PPA lawyers seek to remove class action suit over parking fees to federal court

By Jon Campisi | Feb 25, 2013

Nearly a month after a Philadelphia woman filed a class action lawsuit against the

Philadelphia Parking Authority in state court, lawyers representing the enforcement agency have petitioned the U.S. District Court to transfer the case to the federal venue.

Attorneys Dennis G. Weldon, Jr. and Bryan L. Heulitt, Jr., who represent the PPA, filed a Notice of Removal on Feb. 21 in the Eastern District of Pennsylvania, saying that the litigation initiated back on Jan. 29 by city resident Angela Parsons should play out in federal court.

In her complaint, which seeks class certification, Parsons claims that the PPA charged motorists for street parking in Philadelphia on days when the meters were supposed to be free.

The lawsuit, which was filed by Philadelphia lawyer Edward S. Mazurek, alleges that on days when parking was supposed to have been free, the PPA “nevertheless collected and retained parking fees from the Class Members through parking meters and meter kiosks for such street parking by failing and refusing to deactivate the meters and meter kiosks, or otherwise program them so that they did not accept payments, and by failing and refusing to post adequate notices on meters and meter kiosks that parking was free.”

The PPA’s actions, the suit claims, violated the class members’ equal protection and due process of law guaranteed by the Fourteenth Amendment to the U.S. Constitution.

The agency’s policies have also resulted in unjust enrichment of the PPA by the class members under Pennsylvania common law, the complaint alleges.
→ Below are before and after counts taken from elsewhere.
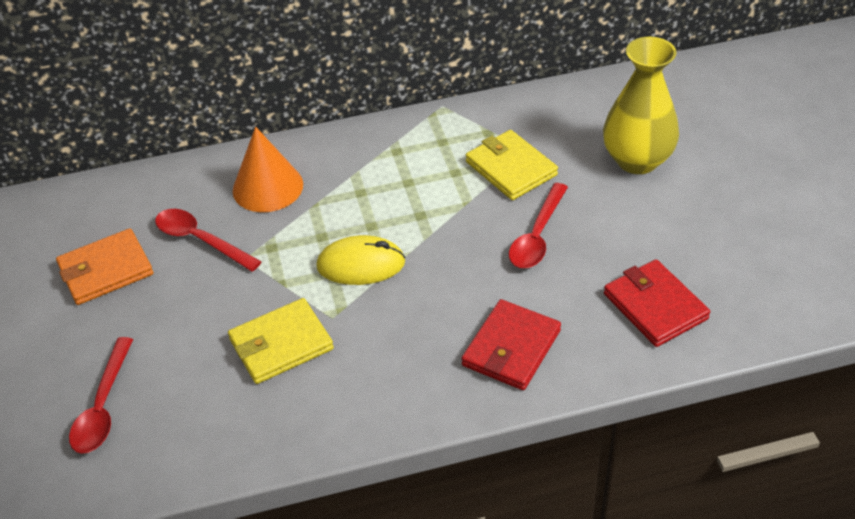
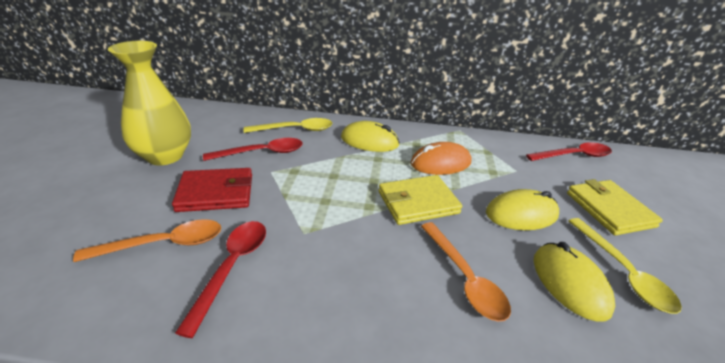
orange cone: [233,126,303,212] = 1 -> none = 0
orange mouse: none = 0 -> [410,142,471,175] = 1
orange spoon: none = 0 -> [73,219,221,262] [421,222,511,322] = 2
orange wallet: [56,228,153,305] = 1 -> none = 0
red wallet: [461,299,561,390] [604,259,710,347] = 2 -> [172,168,252,212] = 1
yellow mouse: [316,235,406,285] = 1 -> [341,121,400,152] [486,189,559,230] [533,242,615,322] = 3
yellow spoon: none = 0 -> [244,118,332,133] [569,218,682,314] = 2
In the removal notice, the PPA’s attorneys wrote that the U.S. District Court has jurisdiction over the case because it contains allegations of federal civil rights violations in addition to the state law claims.

As for lead plaintiff Parsons, she claims in her civil action that she paid for metered parking in Philadelphia on Saturdays between Nov. 24 and Dec. 29 of last year when parking was supposed to have been free of charge.

There were no signs indicating that parking was free at the time, the suit alleges, and meter kiosks were turned on and able to accept payment for parking when no payment was required because of the city’s offering of free parking during certain times throughout the week.

“The PPA, in adopting and implementing the policies and practices alleged in this Complaint, have caused the constitutional violations to the Named Plaintiff and Class Members and has been unjustly enriched by the Named Plaintiff and Class Members,” the complaint reads.

In addition to seeking class certification, the lawsuit seeks restitution of any and all payments made by the class members to the PPA for metered parking in the city when and where parking was free of charge, as well as unspecified compensatory and punitive damages, declaratory relief that the PPA violated the plaintiffs’ rights, and a permanent injunction prohibiting the PPA from accepting payments made for metered parking when parking is supposed to be free.

The complaint also seeks attorney’s fees and costs.

The state court case ID number is 130103419.

The federal case number is 2:13-cv-00955-TON.